● What to do: Repeat word for word everything in the comment on climate justice below, from "You seem to" down to "opportunity I get.".

● Exercise text:
Segment Open
I mostly agree. But by what mechanism will you build the political power necessary to end capitalism, and take other drastic action to save civilization & the biosphere?

You seem to argue a narrow focus is necessary, only fix GHG emissions.

Thank you for giving me the opportunity to clarify my position here.

If, in the course of fighting climate change, we managed to build a better world and end 100000 years of injustice, I’m all for that.

It’s less that my proposed solution is to be deliberately narrow. Quite the opposite; I oppose capitalism and I argue against it at every opportunity I get.

It’s more that I am arguing against the “hostage keeping” strategy, acknowledging that that mentality is a very narrow sliver of what gets put forth under the guise of the overly broad (and generally appealing) label “climate justice”.

I have seen a foundational opposition to all change that didn’t address inequality. Geoengineering serves as a great example here. First, let me acknowledge that so far, the specific geoengineering proposals I’ve seen are all really bad and self-foot-shooting. But I’m also seeing a general opposition to it based on the idea that “we’re against saving the world if it’s still gonna be a world of bosses”. And that’s a bridge too far for me now that we’re this close to the edge. I feel that that’s underestimating the gravity and urgency of the problem.
Segment Closed
● Provided information:
Segment Open
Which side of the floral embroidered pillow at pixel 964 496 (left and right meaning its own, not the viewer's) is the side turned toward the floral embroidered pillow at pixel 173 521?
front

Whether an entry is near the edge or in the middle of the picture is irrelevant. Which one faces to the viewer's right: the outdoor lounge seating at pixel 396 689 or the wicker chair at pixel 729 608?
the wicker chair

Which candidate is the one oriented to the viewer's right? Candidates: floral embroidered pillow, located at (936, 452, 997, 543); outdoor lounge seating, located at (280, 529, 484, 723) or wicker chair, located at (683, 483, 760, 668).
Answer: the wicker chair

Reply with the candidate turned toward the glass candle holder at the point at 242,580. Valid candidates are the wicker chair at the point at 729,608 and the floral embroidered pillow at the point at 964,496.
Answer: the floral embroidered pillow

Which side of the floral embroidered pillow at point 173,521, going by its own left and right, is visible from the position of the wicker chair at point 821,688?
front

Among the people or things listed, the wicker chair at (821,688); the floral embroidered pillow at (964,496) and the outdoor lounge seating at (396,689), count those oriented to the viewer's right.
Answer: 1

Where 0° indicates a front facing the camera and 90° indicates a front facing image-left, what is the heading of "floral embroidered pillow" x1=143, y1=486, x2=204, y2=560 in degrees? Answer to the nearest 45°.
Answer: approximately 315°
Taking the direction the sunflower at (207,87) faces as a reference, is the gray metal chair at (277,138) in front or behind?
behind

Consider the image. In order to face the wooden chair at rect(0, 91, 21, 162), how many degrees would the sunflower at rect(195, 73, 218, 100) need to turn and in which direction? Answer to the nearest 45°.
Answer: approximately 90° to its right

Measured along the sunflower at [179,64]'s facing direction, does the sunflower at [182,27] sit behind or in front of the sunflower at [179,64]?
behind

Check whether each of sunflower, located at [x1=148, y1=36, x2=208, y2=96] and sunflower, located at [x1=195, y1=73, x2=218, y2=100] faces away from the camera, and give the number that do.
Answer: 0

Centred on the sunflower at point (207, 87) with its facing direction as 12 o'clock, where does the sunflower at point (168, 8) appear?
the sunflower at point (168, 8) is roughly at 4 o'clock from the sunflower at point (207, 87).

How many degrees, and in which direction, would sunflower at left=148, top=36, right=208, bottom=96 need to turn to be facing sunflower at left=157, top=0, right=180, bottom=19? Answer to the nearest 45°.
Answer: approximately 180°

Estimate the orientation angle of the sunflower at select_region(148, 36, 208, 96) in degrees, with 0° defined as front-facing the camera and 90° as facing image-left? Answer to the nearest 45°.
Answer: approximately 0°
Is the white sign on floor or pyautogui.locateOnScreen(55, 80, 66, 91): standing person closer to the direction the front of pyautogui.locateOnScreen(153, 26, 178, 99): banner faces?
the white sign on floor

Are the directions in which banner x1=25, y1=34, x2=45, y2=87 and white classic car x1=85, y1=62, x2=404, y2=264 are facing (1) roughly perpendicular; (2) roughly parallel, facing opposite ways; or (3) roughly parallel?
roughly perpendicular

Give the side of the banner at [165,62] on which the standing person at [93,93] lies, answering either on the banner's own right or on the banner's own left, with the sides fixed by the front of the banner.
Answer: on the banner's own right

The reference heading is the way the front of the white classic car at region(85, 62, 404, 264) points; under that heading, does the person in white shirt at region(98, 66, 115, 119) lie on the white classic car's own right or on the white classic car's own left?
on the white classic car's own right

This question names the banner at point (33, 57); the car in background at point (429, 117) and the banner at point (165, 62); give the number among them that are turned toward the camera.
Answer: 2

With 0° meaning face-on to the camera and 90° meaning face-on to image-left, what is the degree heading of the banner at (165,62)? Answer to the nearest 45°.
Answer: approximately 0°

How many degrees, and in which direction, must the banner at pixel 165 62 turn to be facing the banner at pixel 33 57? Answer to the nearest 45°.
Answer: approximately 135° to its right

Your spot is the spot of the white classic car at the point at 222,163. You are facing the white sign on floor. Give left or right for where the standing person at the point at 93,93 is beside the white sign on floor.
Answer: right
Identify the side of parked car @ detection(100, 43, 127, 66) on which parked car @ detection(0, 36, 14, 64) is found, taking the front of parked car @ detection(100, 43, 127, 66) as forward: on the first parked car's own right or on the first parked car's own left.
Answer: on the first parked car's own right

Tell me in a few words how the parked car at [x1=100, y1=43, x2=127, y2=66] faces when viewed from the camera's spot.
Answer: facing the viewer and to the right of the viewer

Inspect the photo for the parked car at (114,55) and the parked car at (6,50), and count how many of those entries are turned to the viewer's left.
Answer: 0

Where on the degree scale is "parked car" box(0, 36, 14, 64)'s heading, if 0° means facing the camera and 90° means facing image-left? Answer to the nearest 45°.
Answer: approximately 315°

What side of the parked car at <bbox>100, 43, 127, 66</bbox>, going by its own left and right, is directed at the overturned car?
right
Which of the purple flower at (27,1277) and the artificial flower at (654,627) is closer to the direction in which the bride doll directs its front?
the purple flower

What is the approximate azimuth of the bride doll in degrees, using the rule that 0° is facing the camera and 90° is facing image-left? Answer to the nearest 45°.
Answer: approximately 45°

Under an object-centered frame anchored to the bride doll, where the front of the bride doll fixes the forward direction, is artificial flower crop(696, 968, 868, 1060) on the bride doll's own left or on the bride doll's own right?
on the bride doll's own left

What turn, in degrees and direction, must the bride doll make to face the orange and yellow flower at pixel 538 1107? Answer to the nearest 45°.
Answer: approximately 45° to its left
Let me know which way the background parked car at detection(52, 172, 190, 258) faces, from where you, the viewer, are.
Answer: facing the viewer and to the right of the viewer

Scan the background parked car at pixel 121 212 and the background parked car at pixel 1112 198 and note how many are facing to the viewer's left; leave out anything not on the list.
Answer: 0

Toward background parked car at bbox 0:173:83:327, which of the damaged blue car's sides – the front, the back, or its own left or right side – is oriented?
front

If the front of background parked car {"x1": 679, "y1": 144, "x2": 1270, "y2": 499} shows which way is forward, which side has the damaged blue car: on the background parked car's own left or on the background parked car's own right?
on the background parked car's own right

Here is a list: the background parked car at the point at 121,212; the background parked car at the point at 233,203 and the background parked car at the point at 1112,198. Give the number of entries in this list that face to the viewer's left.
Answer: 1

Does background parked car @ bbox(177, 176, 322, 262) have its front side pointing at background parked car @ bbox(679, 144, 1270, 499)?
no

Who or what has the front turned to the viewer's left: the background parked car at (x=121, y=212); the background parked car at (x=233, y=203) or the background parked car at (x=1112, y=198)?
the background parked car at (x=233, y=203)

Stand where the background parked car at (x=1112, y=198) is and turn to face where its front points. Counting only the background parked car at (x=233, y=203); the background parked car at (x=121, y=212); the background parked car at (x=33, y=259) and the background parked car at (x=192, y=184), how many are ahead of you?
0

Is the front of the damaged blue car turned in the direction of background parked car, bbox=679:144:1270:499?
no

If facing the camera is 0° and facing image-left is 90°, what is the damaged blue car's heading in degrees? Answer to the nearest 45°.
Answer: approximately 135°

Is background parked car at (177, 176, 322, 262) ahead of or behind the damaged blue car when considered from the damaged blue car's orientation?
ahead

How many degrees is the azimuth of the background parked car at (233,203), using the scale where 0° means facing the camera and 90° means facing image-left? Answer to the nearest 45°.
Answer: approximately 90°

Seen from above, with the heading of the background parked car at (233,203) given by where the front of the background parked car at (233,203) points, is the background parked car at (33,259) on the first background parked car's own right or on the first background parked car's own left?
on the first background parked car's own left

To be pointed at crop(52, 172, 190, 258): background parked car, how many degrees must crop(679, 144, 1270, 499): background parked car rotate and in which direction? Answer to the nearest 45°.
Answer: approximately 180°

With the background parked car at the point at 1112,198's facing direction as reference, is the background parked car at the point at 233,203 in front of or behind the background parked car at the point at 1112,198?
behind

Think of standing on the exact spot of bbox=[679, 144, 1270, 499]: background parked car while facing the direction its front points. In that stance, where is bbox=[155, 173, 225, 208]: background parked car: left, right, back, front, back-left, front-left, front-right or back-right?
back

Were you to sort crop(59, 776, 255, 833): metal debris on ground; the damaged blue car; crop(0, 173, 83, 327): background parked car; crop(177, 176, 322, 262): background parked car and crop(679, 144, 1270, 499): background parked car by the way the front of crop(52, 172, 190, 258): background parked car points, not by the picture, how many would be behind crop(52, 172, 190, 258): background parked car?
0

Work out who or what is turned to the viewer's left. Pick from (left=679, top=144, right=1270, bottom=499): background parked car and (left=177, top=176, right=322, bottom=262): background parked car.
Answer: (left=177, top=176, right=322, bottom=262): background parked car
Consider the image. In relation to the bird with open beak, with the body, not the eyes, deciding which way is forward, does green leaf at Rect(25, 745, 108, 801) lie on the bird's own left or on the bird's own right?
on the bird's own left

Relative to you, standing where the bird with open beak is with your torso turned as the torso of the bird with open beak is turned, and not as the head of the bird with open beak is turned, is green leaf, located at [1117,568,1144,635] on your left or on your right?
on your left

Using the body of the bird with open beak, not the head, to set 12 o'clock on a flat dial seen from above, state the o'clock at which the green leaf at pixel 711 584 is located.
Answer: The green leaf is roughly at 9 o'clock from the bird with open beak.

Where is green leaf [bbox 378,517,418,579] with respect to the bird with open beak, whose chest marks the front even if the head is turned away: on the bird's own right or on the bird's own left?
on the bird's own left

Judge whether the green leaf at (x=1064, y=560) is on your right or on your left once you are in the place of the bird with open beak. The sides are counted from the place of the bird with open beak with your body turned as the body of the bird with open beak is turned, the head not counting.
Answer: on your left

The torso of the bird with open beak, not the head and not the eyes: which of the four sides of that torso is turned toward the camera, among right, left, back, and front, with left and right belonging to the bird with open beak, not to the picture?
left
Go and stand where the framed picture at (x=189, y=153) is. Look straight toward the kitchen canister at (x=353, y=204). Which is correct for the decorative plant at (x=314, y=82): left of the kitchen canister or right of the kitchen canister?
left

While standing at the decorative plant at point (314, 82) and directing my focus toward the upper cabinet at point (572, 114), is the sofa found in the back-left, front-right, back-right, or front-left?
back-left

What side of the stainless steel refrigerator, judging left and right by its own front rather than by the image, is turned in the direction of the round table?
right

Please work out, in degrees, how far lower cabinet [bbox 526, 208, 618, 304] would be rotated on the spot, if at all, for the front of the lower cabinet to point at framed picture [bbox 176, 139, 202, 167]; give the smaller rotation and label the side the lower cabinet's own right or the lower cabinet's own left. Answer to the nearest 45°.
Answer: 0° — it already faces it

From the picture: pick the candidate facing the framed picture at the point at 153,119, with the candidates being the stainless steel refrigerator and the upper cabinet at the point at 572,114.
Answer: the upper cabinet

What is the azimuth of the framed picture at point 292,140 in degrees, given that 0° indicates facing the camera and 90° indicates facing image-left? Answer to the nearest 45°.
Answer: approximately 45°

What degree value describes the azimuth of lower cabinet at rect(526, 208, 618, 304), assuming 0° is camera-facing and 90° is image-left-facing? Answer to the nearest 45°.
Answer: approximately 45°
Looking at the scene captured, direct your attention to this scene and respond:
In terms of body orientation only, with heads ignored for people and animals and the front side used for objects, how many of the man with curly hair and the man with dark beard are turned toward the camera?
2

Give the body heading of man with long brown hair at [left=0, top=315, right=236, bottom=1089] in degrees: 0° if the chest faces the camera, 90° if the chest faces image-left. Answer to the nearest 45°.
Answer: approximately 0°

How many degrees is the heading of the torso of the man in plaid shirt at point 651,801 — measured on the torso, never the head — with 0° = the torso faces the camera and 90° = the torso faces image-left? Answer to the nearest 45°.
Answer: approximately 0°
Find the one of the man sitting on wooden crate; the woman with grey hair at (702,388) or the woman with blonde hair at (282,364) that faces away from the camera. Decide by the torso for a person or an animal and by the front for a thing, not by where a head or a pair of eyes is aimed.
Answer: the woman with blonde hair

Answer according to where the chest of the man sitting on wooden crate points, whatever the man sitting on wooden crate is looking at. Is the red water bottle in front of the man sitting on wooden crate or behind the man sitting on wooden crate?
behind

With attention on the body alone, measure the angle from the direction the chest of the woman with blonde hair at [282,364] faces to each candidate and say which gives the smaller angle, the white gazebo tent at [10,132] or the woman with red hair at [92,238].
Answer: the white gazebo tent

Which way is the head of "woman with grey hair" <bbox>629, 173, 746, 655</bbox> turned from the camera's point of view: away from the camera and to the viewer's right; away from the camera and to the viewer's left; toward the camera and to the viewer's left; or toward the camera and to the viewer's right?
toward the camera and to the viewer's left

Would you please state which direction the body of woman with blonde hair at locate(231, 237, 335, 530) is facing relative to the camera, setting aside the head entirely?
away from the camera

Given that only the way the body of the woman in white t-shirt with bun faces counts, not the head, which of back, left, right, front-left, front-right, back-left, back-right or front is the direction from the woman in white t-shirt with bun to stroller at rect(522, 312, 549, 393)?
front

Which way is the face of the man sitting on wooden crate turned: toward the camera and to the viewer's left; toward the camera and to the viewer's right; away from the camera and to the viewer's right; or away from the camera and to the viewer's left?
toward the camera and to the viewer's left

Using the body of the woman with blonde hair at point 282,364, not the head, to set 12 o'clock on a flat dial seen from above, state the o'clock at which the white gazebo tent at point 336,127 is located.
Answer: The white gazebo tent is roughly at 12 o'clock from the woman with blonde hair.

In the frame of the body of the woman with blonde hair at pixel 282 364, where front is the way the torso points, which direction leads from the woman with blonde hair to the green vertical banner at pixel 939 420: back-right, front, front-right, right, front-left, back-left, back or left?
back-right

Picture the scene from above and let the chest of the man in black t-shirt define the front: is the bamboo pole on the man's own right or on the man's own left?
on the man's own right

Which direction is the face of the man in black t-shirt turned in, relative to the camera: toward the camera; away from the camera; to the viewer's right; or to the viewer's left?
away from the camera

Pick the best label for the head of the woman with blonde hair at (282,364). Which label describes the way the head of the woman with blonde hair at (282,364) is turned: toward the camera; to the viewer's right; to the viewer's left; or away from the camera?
Segment Closed
● Solution to this problem:
You seem to argue a narrow focus is necessary, only fix GHG emissions.

Thank you for giving me the opportunity to clarify my position here.

If, in the course of fighting climate change, we managed to build a better world and end 100000 years of injustice, I’m all for that.

It’s less that my proposed solution is to be deliberately narrow. Quite the opposite; I oppose capitalism and I argue against it at every opportunity I get.